Ivan looked crushed. “But you are coming to the Fiesta, right?”
“Of course I am! I just can’t stay.” She reached out for Ivan and hugged him, but he just went floppy in her arms. “And boys, Cuba is not bad. They’re trying to help poor people there. Don’t believe everything you hear.” She sighed, rising from the swing.
Max, frustrated, let loose one of his long, loud raspberries, which brought back Elena’s smile, though then she winced and gently rubbed her jaw. “Don’t I hear Tim? I know you boys could use a cold treat.”
Tim pulled up, grinning his usual lovesick grin, and Elena came down to the street with us, holding Ivan’s hand. Tim took one look at her and the smile disappeared. “What the hell happened? Are you okay?”
Avoiding his look, she said, “Rudo made me bump my head. I’m fine.” We got plain old Popsicles, but Elena didn’t want anything. “I’ve got my treat of choice.” She offered her Cuba libre to Tim, who sipped some.
Elena went back to the house, calling, “You boys get busy! You’ve still got a lot to do!” Tim watched her, looking concerned, and said, “I’m going to finish my route, and then I’ll be back with Popsicles for your Fiesta. You guys stay cool.” The dreamy truck rolled slowly away, chiming its alluring pied-piper tune. I wanted to run up to the porch and sniff the cushion of the swing, knowing that it was faded in the places where, like a Chevy Chase Shroud of Turin, Elena’s reclining hip, elbow, knee, and one heavy breast had worn the striped canvas down and smelled faintly of her. I didn’t, but I had before.
It was now about three-thirty. There wasn’t time to worry about Elena, or be mad about her date. Our next chore was mixing the Kool-Aid at my house. Crossing the lane, we jumped in unison when Foggy, the Andersens’ dog, lunged, barking furiously, as if he hadn’t seen us every single day of his vicious asshole life. “Go to hell, Foggy!” I yelled, using the strongest language I could get away with if anybody heard me. Foggy stuck his black maw through the fence, teeth bared.
“Yeah, Foggy, you moron,” Max taunted. “Mr. Shreve said if you ever got loose again he was going to shoot the crap out of you.” The time Foggy ate the Shreves’ cat, Beau had called him a nigger, and Estelle had heard it and there was big trouble. “Unreconstructed hooligans,” my grandfather had called the Shreve boys, and Beau’d had to come to our house and apologize to Estelle.
“Yeah, Ngagi,” I said to Foggy. “Think about a bullet in your heart!” He tilted his head, considering this. Then he scratched his neck where there was a disgusting cluster of ticks that looked like a spoonful of lentils.

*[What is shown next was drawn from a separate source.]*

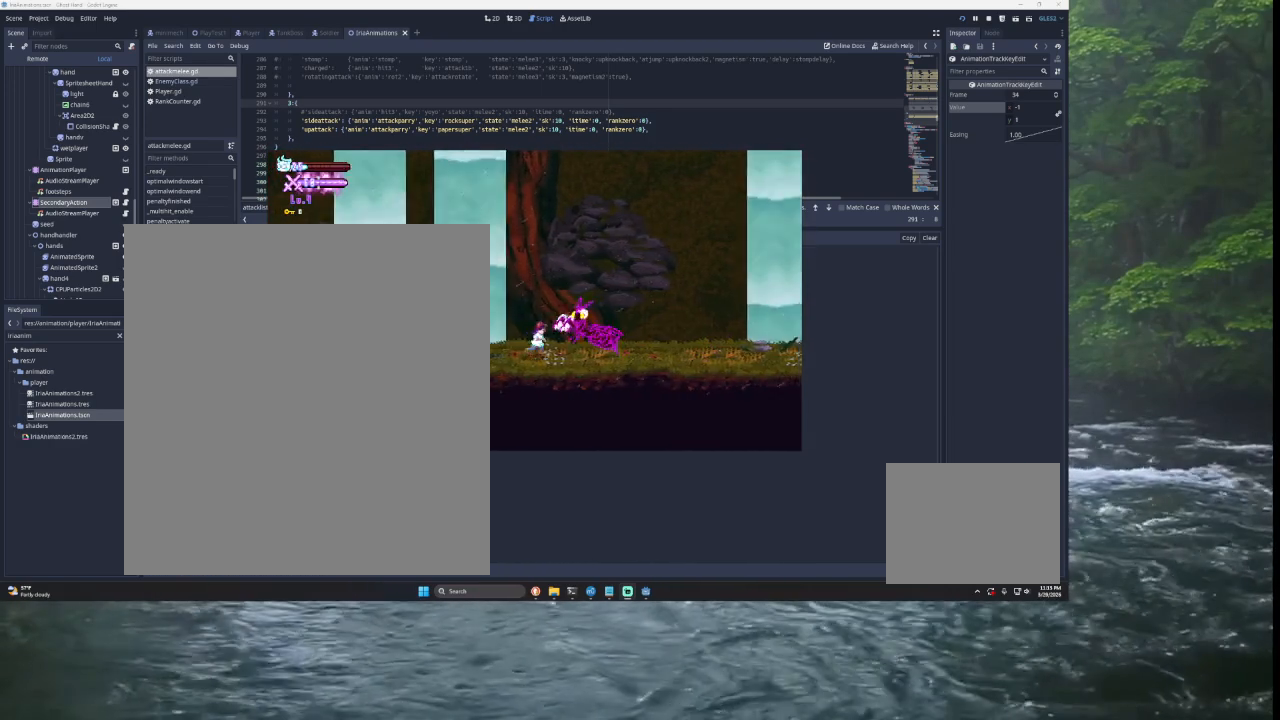
{"buttons": [], "left_stick": "left", "right_stick": "center", "events": [[33, "left_stick", "left"]]}
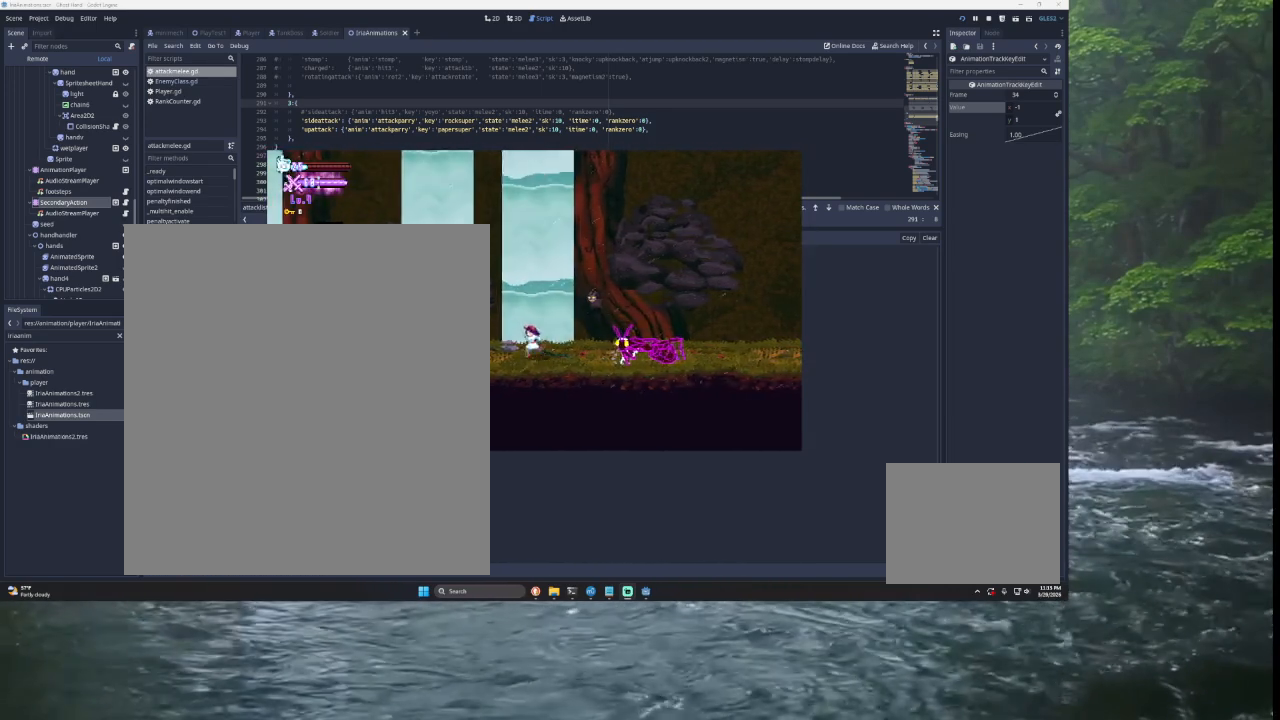
{"buttons": [], "left_stick": "right", "right_stick": "center", "events": [[333, "TRIANGLE", "down"], [400, "left_stick", "center"], [433, "TRIANGLE", "up"], [500, "left_stick", "right"]]}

In our basement I grabbed Estelle’s big five-gallon bucket, tossing the string mop aside. In the yard we squirted it with the hose and filled it up. From the kitchen I retrieved the pile of Kool-Aid packets Dimma had put out—all the flavors we’d asked for. We dumped the blueberry in first, turning the water the color of Windex, then the cherry and orange and an entire sack of sugar. I grabbed a rake leaning against a crape myrtle and stirred the punch with it.
“It’s brown,” Ivan said. “You said it would be a really cool color, Max, like Elena’s Tropical Punch fingernail polish.” He frowned.
“We can fix it,” Max said. “Have you got any food coloring?” We didn’t, but we did have some 7 Up and some orange TruAde in the fridge and we dumped those in. That made the punch a different brown but brighter, with bubbles. “Now it will taste more tropical because of the orange.”